### Task brief
Output all entries exactly as they appear and skip the pictures.

### Supplied material
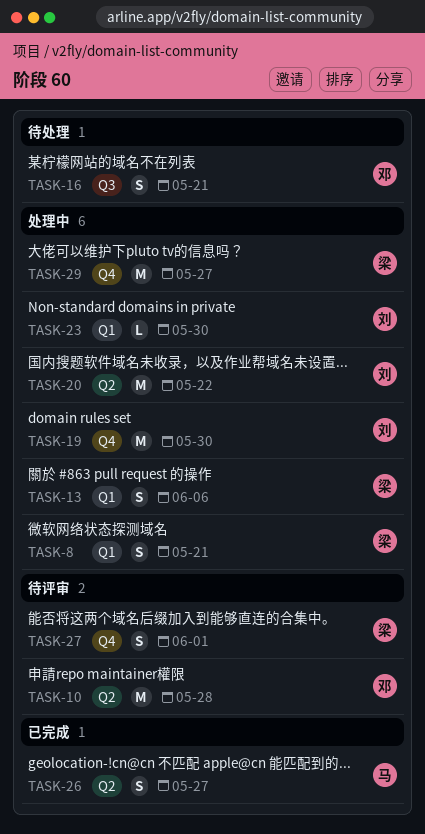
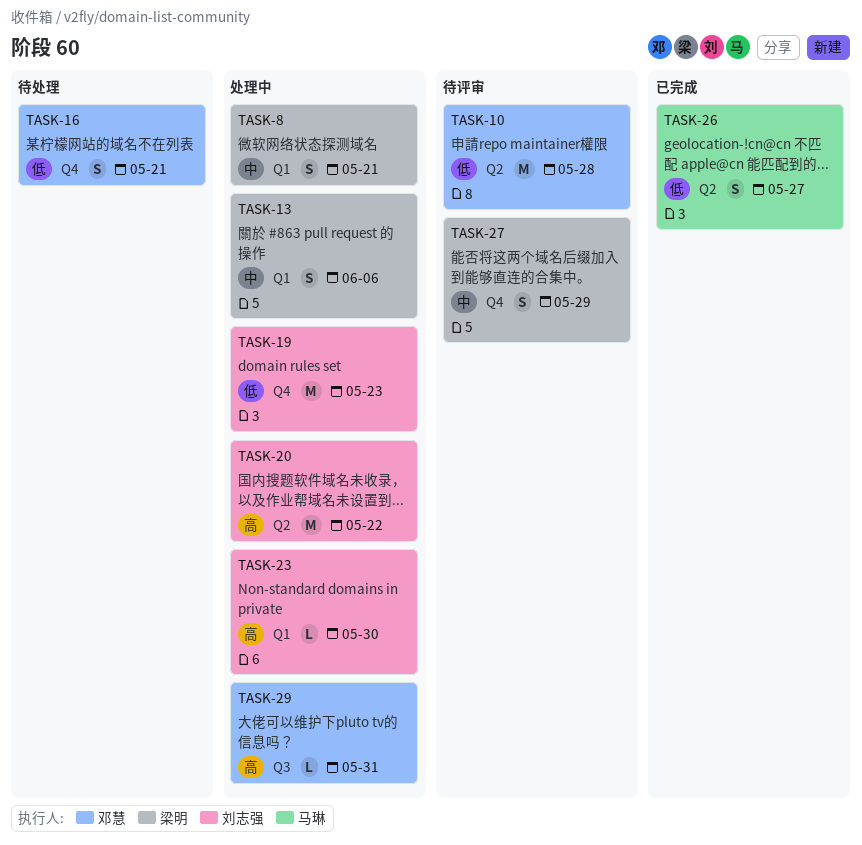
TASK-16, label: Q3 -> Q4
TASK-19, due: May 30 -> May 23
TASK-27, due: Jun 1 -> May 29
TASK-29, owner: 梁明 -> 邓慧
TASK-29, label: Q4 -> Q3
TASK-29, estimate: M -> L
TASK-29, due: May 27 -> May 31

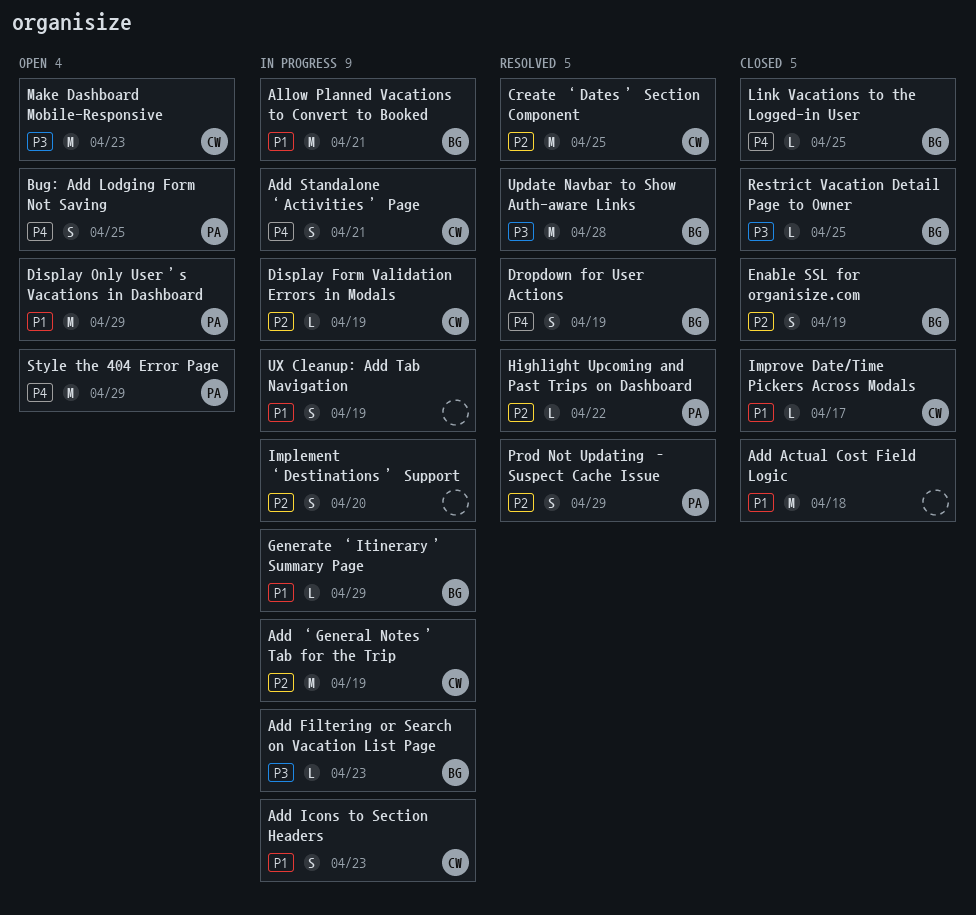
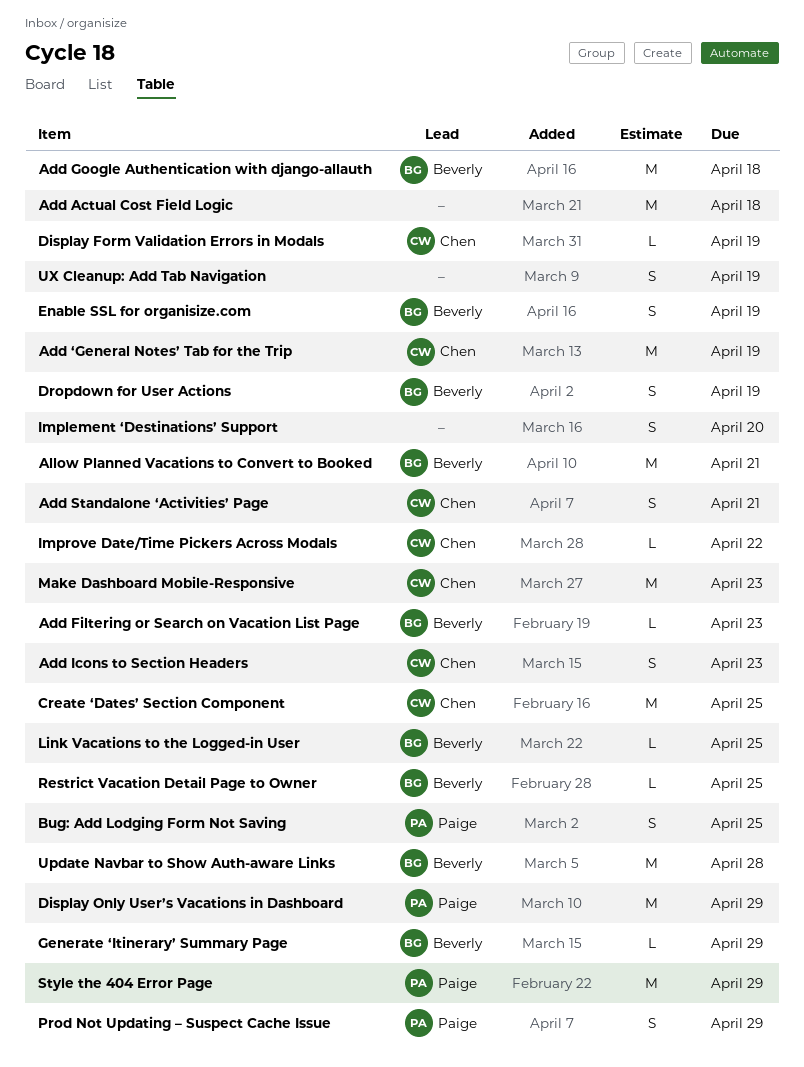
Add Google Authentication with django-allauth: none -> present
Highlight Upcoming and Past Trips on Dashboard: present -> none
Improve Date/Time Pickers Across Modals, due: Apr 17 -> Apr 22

### Answer box
TASK-16, label: Q3 -> Q4
TASK-19, due: May 30 -> May 23
TASK-27, due: Jun 1 -> May 29
TASK-29, owner: 梁明 -> 邓慧
TASK-29, label: Q4 -> Q3
TASK-29, estimate: M -> L
TASK-29, due: May 27 -> May 31

Add Google Authentication with django-allauth: none -> present
Highlight Upcoming and Past Trips on Dashboard: present -> none
Improve Date/Time Pickers Across Modals, due: Apr 17 -> Apr 22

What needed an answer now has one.